All this holds true every time a Jew gives a penny to charity, but charity for the residents of the Holy Land has as an even more outstanding quality. This is because the mundane, earthly land of Israel identifies with and reflects the “supernal land,” mentioned above. Residents of the Holy Land have the privilege of “walking before God in the lands [plural!] of life,” meaning that they live simultaneously both in the land of Israel below and in its supernal counterpart above. Every good deed performed here, is immediately sown in the higher land where it ripens into redemption. Outside the Holy Land, the spirit of all good deeds follows a winding path until it eventually influences reality. But, good deeds performed in the land of Israel, follow a direct path from the “mundane arousal” motivating the individual performing the act to the “supernal arousal” from above, bringing the light of redemption into reality.

The verse states that, “The eyes of Havayah, your God, are constantly upon it [the Holy Land].” God’s Providence over the Holy Land is likened to sight, which operates at the speed of light, and in a straight line. But, God’s Providence over the rest of the world is likened to hearing, which operates at the much slower speed of sound and indirectly. This is the difference between the land of Israel and all other countries.

One most relevant application of charity for the land of Israel today is the support of Jewish labor in Israel. Usually, using Jewish labor appears far more costly than the alternatives. But, in truth, it is far more precious and the difference is certainly the highest form of charity dedicated to the well-being and success of the Jewish residents of the Holy Land.

A ladder between heaven and earth

Now we can better understand the significance of the “merit of the land of Israel” that was so precious in Jacob’s eyes and in the eyes of the Alter Rebbe.
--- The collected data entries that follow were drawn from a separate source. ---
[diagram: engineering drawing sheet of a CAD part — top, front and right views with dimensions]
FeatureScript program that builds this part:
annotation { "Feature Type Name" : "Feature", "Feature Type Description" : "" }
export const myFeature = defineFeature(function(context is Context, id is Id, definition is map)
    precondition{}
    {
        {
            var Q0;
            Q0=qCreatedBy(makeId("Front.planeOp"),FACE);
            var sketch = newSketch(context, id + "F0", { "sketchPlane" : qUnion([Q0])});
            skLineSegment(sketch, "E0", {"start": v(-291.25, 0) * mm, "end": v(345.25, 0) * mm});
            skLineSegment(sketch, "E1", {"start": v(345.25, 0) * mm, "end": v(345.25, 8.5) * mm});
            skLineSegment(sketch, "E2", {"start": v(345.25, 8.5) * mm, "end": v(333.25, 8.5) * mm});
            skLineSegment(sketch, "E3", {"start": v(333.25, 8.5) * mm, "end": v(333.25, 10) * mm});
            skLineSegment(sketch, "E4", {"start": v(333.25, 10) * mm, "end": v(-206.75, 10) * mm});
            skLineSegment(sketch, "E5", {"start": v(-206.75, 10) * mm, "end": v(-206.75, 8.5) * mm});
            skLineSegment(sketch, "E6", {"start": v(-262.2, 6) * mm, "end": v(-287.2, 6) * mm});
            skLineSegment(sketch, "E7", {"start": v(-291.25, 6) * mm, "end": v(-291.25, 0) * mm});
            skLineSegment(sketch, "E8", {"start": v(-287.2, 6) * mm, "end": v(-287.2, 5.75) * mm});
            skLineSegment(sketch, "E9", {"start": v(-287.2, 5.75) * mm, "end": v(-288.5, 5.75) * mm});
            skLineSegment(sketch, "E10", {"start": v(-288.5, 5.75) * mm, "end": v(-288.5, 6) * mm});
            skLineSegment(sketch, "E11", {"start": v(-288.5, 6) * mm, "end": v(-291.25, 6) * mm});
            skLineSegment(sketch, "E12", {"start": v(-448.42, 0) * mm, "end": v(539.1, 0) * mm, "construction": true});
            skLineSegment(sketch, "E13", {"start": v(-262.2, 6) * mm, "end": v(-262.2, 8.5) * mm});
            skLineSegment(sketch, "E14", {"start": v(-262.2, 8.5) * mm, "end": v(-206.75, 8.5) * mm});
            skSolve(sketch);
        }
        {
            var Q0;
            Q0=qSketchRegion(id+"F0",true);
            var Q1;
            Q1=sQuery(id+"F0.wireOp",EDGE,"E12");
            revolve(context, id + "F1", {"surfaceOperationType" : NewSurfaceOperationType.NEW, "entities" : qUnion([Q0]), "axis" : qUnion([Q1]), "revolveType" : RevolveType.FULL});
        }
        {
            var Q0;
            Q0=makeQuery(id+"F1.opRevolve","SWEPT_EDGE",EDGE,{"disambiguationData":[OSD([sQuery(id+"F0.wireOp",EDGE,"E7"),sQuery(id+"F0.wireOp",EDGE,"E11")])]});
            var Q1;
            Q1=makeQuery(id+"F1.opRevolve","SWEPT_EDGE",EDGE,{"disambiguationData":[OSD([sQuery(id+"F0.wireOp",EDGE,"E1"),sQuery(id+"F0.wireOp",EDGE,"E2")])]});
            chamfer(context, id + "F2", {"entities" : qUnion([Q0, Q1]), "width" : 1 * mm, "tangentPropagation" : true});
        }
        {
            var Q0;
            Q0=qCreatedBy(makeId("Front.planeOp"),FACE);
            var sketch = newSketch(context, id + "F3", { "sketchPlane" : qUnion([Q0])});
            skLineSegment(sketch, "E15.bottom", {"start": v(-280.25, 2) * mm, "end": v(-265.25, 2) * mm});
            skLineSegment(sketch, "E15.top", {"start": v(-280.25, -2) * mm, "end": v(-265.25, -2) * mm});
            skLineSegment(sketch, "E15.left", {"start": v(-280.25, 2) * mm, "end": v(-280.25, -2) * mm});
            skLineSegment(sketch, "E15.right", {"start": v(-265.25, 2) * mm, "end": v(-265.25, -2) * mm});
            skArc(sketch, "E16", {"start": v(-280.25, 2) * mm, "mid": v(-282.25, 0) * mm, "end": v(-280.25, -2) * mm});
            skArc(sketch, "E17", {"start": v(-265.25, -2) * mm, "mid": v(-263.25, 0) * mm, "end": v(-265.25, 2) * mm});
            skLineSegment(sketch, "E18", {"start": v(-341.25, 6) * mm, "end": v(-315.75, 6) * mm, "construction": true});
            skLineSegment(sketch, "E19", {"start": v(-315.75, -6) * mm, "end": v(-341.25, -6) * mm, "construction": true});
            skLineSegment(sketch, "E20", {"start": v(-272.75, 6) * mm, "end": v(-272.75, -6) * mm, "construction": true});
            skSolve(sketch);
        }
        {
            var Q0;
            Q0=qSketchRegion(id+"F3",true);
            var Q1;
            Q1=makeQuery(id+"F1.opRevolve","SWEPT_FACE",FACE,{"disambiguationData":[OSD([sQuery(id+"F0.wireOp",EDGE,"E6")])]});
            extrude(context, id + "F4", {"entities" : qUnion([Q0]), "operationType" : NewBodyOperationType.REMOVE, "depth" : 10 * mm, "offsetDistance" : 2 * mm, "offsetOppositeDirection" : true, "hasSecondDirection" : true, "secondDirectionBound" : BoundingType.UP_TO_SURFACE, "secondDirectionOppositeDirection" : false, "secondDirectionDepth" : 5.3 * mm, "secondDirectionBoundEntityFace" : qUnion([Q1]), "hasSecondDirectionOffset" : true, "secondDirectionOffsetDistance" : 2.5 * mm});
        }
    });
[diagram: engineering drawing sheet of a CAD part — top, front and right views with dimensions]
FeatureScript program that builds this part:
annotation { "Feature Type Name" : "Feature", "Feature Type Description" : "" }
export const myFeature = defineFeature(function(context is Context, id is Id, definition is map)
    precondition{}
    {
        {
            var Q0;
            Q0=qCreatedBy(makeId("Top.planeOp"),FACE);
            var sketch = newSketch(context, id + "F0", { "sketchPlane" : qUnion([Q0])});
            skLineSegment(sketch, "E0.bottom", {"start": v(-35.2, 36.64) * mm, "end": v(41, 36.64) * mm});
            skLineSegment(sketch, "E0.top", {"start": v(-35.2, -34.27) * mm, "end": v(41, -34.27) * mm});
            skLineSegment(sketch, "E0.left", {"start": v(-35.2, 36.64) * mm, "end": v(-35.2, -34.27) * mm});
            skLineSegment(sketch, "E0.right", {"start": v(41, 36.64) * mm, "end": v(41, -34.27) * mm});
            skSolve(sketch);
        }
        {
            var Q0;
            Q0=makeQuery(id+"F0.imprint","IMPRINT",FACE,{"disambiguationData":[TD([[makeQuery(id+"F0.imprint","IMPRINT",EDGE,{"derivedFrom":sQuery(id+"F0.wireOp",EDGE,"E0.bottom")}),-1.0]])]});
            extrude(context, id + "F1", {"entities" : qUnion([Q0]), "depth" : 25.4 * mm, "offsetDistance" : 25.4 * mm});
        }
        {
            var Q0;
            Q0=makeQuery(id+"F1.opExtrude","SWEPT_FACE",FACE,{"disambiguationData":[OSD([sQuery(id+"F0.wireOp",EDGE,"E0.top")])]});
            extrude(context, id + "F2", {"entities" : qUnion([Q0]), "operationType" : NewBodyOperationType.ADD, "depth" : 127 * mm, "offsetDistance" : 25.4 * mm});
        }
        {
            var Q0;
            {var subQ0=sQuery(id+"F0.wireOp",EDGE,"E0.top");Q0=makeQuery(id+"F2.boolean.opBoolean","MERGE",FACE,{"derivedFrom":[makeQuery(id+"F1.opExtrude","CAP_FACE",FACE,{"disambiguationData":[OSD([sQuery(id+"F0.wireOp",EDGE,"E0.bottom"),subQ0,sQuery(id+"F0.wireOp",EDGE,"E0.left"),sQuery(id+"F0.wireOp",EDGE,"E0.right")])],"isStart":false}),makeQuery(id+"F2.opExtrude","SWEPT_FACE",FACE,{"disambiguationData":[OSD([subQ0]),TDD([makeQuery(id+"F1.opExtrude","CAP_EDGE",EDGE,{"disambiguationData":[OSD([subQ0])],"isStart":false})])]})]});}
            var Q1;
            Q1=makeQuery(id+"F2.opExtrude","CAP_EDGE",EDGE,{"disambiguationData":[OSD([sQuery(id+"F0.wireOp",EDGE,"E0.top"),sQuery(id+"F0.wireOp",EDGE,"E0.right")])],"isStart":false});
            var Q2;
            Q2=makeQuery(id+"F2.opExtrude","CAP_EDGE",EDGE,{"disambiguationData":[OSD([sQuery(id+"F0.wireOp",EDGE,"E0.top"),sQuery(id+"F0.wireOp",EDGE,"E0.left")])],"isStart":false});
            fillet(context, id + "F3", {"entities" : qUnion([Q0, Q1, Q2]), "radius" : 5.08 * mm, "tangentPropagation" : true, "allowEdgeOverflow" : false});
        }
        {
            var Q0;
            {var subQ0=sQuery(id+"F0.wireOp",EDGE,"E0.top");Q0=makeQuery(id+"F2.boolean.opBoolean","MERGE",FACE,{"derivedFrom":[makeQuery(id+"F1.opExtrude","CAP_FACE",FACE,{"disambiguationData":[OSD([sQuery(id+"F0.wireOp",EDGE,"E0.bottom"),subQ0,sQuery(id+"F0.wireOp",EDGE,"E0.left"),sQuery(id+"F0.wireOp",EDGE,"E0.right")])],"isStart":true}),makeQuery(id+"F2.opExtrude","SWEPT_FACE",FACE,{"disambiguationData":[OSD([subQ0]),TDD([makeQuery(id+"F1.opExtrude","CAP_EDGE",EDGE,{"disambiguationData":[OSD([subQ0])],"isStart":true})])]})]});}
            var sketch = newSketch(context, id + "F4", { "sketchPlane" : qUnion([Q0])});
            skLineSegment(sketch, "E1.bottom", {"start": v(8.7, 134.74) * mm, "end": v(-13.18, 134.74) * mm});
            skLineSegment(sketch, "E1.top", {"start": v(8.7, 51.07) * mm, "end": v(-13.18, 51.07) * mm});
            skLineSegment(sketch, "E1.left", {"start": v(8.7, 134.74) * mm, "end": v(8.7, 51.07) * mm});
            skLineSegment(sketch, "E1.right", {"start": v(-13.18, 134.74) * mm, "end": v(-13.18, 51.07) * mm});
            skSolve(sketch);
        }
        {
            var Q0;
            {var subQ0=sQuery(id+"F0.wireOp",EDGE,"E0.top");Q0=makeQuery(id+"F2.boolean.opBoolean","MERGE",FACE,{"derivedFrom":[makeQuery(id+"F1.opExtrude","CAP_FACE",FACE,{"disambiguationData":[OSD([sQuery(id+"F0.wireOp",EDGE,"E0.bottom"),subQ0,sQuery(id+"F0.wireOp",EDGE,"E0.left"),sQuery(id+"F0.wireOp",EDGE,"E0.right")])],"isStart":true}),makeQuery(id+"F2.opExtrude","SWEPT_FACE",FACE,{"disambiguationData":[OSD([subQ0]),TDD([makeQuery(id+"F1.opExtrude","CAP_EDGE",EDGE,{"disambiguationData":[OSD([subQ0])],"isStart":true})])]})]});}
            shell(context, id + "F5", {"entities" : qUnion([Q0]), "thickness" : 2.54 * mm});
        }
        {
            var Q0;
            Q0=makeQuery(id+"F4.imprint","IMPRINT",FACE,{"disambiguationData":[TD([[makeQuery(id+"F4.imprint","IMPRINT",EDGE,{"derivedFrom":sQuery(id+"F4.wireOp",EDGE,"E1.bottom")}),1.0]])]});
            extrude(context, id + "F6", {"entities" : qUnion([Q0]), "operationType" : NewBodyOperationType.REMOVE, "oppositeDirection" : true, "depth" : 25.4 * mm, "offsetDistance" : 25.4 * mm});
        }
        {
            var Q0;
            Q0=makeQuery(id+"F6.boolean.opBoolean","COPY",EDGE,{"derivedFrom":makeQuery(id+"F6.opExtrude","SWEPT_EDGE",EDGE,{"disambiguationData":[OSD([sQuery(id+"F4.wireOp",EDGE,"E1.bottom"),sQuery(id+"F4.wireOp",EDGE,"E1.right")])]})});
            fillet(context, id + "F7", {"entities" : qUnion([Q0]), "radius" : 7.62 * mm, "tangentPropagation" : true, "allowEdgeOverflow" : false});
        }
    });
The merit of the Holy Land is the great merit of living in a land where every act performed has inherent value, in a land that supports fruitful dialogue between heaven and earth, between body, soul and the source of all souls, and between the Jewish people and the Almighty.

It is the greatest thinkers—those spiritual giants who delve with their intellect into higher worlds to fathom the unknown—who best understand the secret hidden in the lowest, material world. It is they who recognize the special quality of the Land of Life. Though Jacob sees a ladder reaching the heavens above and “God standing over him,” he is also the one to recognize the importance of the ladder’s base, standing with its feet on the ground revealing the importance of possessing the land and settling it. His first act upon returning to the land of Israel from Haran is to purchase a plot of land outside the city of Shechem.

It follows then that the Alter Rebbe, with all his far-reaching intellectual work and in-depth study of the Divine and the depths of the human soul, would be the one to appreciate and emphasize the great significance of mundane action, from the act of giving a single coin to a needy individual to supporting the entire Jewish community in the land of Israel.

Our generation’s task is to complete the connection between heaven and earth, between revealing the inner dimension of the Torah’s mysteries in the era of redemption and reestablishing the Jewish kingdom, here on earth.